Lily, Katie, Lindsay und ich haben uns einen schattigen Platz unter einem Baum in der Nähe des Ufers gesucht; Katie zeichnet wieder, ich weiß nicht, was; Lily liest und lässt ab und zu Kieselsteine über das Wasser hüpfen; und Lindsay starrt hauptsächlich vor sich hin. Sie hat ihr Textbuch mitgebracht und es sogar aufgeschlagen vor sich hingelegt, aber noch kein Wort hineingeschrieben. Lily hat mir heute Morgen gesagt, dass wir sie am besten erstmal in Ruhe lassen sollen, aber als wir uns vorhin hier hingesetzt haben, konnte ich mich einfach nicht zurückhalten und habe den Fehler begangen, Lindsay anzusprechen. Naja, was heißt „anzusprechen“, ich hatte kaum meinen Mund aufgemacht, als sie mich auch schon unterbrach; „Lass einfach gut sein Emma, ja?“, fauchte sie ziemlich gereizt. Wahrscheinlich hat Lily recht und sie braucht einfach erstmal ein bisschen Zeit für sich alleine. Trotzdem war ich ziemlich geschockt, okay, wahrscheinlich ist das dumm und mich hat es ja auch nicht so erwischt wie Sirius beim Mittagessen. So wie es aussieht, hat er Lindsays Kommentar zu seinen Essgewohnheiten gestern nämlich als eine Art Friedensangebot angesehen - was an sich schon absurd ist, denn seit wann gilt freundliches Verhalten als persönlicher Angriff? Aber bei den beiden ist das wohl einfach etwas speziell - und hat den Fehler begangen, zu versuchen, sie mit ein paar kleinen Sticheleien aufzumuntern. James hat sich anscheinend über Nacht erholt und die beiden haben Witze darüber gerissen, dass im Daily Prophet stand, dass die Post in Hogsmeade von einer „Jugendbande“ zerstört wurde („Die waren so wütend, weil ihre Heizapparate nicht rechtzeitig geliefert wurden!“), und Lindsay ist während dem Nachtisch dann auf einmal der Kragen geplatzt. Sie hatte schon die ganze Zeit wütend ausgesehen, aber ich zumindest hätte nie erwartet, dass sie ihre Gabel so heftig auf die Tischplatte schmeißen würde, dass sie in dem massiven Holz stecken blieb.

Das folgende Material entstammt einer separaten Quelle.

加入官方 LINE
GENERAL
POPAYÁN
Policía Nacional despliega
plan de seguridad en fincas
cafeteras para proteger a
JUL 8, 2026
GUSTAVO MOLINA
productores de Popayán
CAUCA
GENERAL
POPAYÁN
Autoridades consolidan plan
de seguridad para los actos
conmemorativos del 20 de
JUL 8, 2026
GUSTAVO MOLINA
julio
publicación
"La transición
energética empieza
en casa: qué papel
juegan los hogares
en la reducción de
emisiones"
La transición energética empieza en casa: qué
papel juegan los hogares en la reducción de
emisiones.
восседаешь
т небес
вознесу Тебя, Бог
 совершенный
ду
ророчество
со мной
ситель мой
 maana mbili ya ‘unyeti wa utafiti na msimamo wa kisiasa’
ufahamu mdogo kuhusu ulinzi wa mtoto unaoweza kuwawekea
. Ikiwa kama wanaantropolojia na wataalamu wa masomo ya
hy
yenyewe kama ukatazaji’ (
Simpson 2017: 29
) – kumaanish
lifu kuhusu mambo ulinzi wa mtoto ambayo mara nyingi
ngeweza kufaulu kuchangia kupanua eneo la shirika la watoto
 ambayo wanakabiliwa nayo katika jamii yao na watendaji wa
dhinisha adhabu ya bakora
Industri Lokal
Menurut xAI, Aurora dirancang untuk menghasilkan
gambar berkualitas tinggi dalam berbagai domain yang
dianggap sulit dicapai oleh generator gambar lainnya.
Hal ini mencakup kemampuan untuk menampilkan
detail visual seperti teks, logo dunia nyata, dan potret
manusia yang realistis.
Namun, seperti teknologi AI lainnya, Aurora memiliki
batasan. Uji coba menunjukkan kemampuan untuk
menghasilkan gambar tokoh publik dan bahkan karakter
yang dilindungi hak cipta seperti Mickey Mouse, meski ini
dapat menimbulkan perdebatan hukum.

„Könnt ihr eigentlich ein Mal in eurem Leben ernst sein oder müsst ihr über alles eure scheiß Witze reißen?“, fauchte sie und mit den tiefen Ringen unter ihren Augen sah sie ziemlich furchteinflößend aus.

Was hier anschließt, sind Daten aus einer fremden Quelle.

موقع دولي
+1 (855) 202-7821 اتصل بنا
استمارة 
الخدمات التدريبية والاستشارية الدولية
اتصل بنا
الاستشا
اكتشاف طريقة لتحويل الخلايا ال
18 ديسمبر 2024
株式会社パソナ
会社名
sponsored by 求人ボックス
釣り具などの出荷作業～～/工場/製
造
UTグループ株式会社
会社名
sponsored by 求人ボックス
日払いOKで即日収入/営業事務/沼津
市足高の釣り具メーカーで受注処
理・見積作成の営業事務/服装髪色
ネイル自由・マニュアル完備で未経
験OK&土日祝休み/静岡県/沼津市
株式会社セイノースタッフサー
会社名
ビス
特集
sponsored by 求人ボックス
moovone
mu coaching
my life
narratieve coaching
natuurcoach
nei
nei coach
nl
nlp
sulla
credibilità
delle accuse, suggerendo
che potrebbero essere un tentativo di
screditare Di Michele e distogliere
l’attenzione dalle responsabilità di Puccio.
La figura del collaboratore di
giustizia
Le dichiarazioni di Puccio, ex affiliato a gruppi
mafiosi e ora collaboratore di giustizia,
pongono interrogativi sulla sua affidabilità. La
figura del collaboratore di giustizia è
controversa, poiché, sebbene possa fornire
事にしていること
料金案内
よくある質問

James wirkte ein wenig erschrocken, aber Sirius musterte Lindsay nur mit verschränkten Armen. „Was ist dein Problem?“, fragte er herausfordernd. „Ich dachte, nur Emma hätte einen Zauber abbekommen, oder haben sie dir gestern versehentlich den Humor entfernt?“
Ich weiß, ich habe schon mal gesagt, wenn Blicke töten könnten, würde Sirius wohl schon lange nicht mehr unter uns weilen…aber das war nichts gegen den Blick, mit dem Lindsay ihn nach diesem Kommentar durchbohrte. Eine unangenehme Pause entstand, dann…
„Werd erwachsen, Black“, sagte sie verächtlich, schob ihren Teller weg und stand auf.
„Lasst uns lieber gehen“, murmelte Lily mit zusammengebissenen Zähnen, und zusammen verließen wir die Große Halle (wobei ich mein angefangenes Stück Siruptorte zurückließ).
„Ich hasse es“, platzte sie heraus, sobald wir draußen auf den Ländereien waren, „wie er sich wieder profilieren muss, weil er denkt, er hätte gestern seinen Ruf riskiert!“ Offensichtlich zu wütend, um die richtigen Worte zu finden, jagte sie einen ungesagten Zauber auf einen herumliegenden Stein und ließ ihn in zahlreiche Bruchstücke zerbersten, von denen eines nur knapp Katies Wange verfehlte.
Lindsay sagte nichts mehr, nickte jedoch düster.
Katie und ich tauschten einen Blick aus; ich war mir nicht sicher, ob die beiden noch von der gleichen Person sprachen.

Aber wo ich gerade schon Sirius erwähnt habe.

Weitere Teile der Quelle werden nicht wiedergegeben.